• Required work:
Repeat all the lines below exactly, but omit the pictures.

Input Start Marker

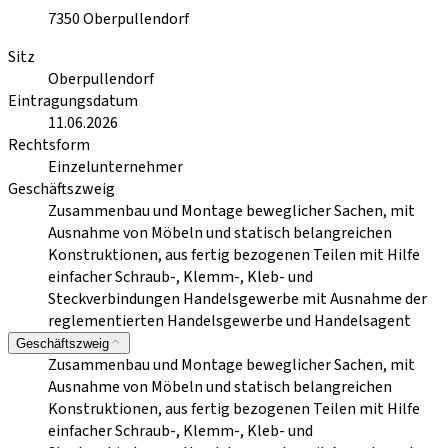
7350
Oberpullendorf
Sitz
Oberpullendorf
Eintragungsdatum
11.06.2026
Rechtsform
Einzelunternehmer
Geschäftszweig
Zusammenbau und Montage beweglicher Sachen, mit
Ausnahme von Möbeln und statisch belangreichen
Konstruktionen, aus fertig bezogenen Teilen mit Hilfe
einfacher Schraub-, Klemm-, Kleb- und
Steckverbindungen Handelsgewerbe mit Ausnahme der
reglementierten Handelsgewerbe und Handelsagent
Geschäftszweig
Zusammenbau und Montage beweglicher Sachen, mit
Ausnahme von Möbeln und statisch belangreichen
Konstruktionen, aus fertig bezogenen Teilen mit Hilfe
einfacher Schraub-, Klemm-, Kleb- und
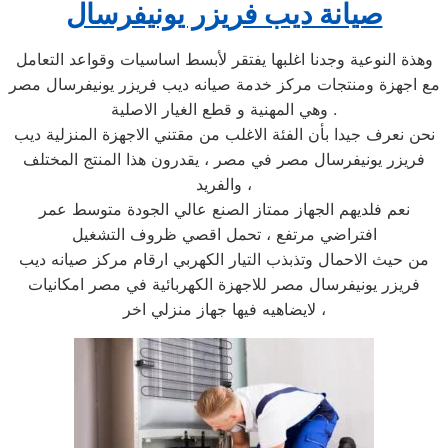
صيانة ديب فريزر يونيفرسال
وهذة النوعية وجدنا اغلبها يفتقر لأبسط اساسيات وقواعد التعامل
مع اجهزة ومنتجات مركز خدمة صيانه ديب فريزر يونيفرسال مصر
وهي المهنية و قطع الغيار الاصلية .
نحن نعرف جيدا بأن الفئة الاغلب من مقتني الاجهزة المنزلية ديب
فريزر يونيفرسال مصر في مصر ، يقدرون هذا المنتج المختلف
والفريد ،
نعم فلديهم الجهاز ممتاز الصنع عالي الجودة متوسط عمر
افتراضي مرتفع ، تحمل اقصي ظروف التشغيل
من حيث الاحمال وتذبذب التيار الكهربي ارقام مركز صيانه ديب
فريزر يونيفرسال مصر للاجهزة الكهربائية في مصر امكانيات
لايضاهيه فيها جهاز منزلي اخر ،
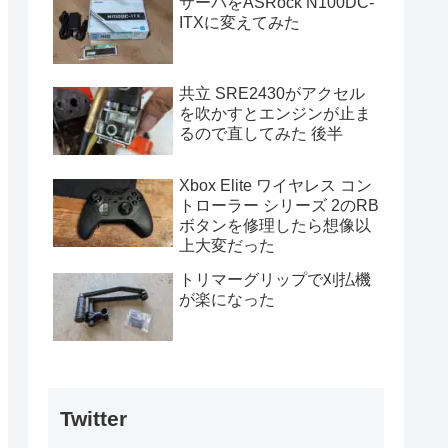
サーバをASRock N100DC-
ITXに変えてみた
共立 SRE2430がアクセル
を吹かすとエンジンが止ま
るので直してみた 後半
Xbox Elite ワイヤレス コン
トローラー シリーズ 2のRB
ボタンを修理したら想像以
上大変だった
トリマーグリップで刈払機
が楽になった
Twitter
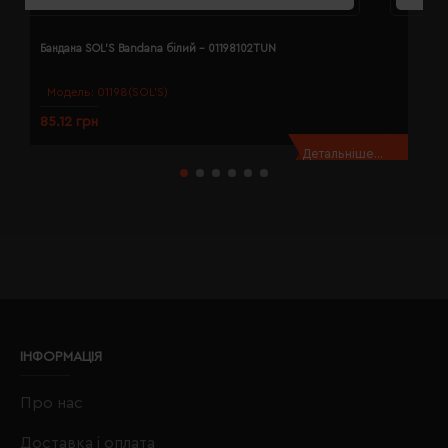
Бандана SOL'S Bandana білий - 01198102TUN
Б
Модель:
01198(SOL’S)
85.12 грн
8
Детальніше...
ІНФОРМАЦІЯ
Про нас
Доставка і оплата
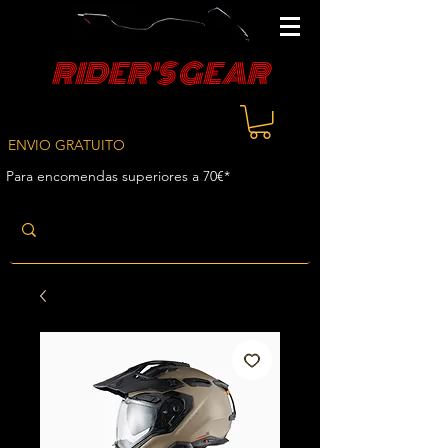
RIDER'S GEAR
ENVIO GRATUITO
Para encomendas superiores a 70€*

Input End Marker

• Worked solution:
7350
Oberpullendorf
Sitz
Oberpullendorf
Eintragungsdatum
11.06.2026
Rechtsform
Einzelunternehmer
Geschäftszweig
Zusammenbau und Montage beweglicher Sachen, mit
Ausnahme von Möbeln und statisch belangreichen
Konstruktionen, aus fertig bezogenen Teilen mit Hilfe
einfacher Schraub-, Klemm-, Kleb- und
Steckverbindungen Handelsgewerbe mit Ausnahme der
reglementierten Handelsgewerbe und Handelsagent
Geschäftszweig
Zusammenbau und Montage beweglicher Sachen, mit
Ausnahme von Möbeln und statisch belangreichen
Konstruktionen, aus fertig bezogenen Teilen mit Hilfe
einfacher Schraub-, Klemm-, Kleb- und
صيانة ديب فريزر يونيفرسال
وهذة النوعية وجدنا اغلبها يفتقر لأبسط اساسيات وقواعد التعامل
مع اجهزة ومنتجات مركز خدمة صيانه ديب فريزر يونيفرسال مصر
وهي المهنية و قطع الغيار الاصلية .
نحن نعرف جيدا بأن الفئة الاغلب من مقتني الاجهزة المنزلية ديب
فريزر يونيفرسال مصر في مصر ، يقدرون هذا المنتج المختلف
والفريد ،
نعم فلديهم الجهاز ممتاز الصنع عالي الجودة متوسط عمر
افتراضي مرتفع ، تحمل اقصي ظروف التشغيل
من حيث الاحمال وتذبذب التيار الكهربي ارقام مركز صيانه ديب
فريزر يونيفرسال مصر للاجهزة الكهربائية في مصر امكانيات
لايضاهيه فيها جهاز منزلي اخر ،
サーバをASRock N100DC-
ITXに変えてみた
共立 SRE2430がアクセル
を吹かすとエンジンが止ま
るので直してみた 後半
Xbox Elite ワイヤレス コン
トローラー シリーズ 2のRB
ボタンを修理したら想像以
上大変だった
トリマーグリップで刈払機
が楽になった
Twitter
Бандана SOL'S Bandana білий - 01198102TUN
Б
Модель:
01198(SOL’S)
85.12 грн
8
Детальніше...
ІНФОРМАЦІЯ
Про нас
Доставка і оплата
RIDER'S GEAR
ENVIO GRATUITO
Para encomendas superiores a 70€*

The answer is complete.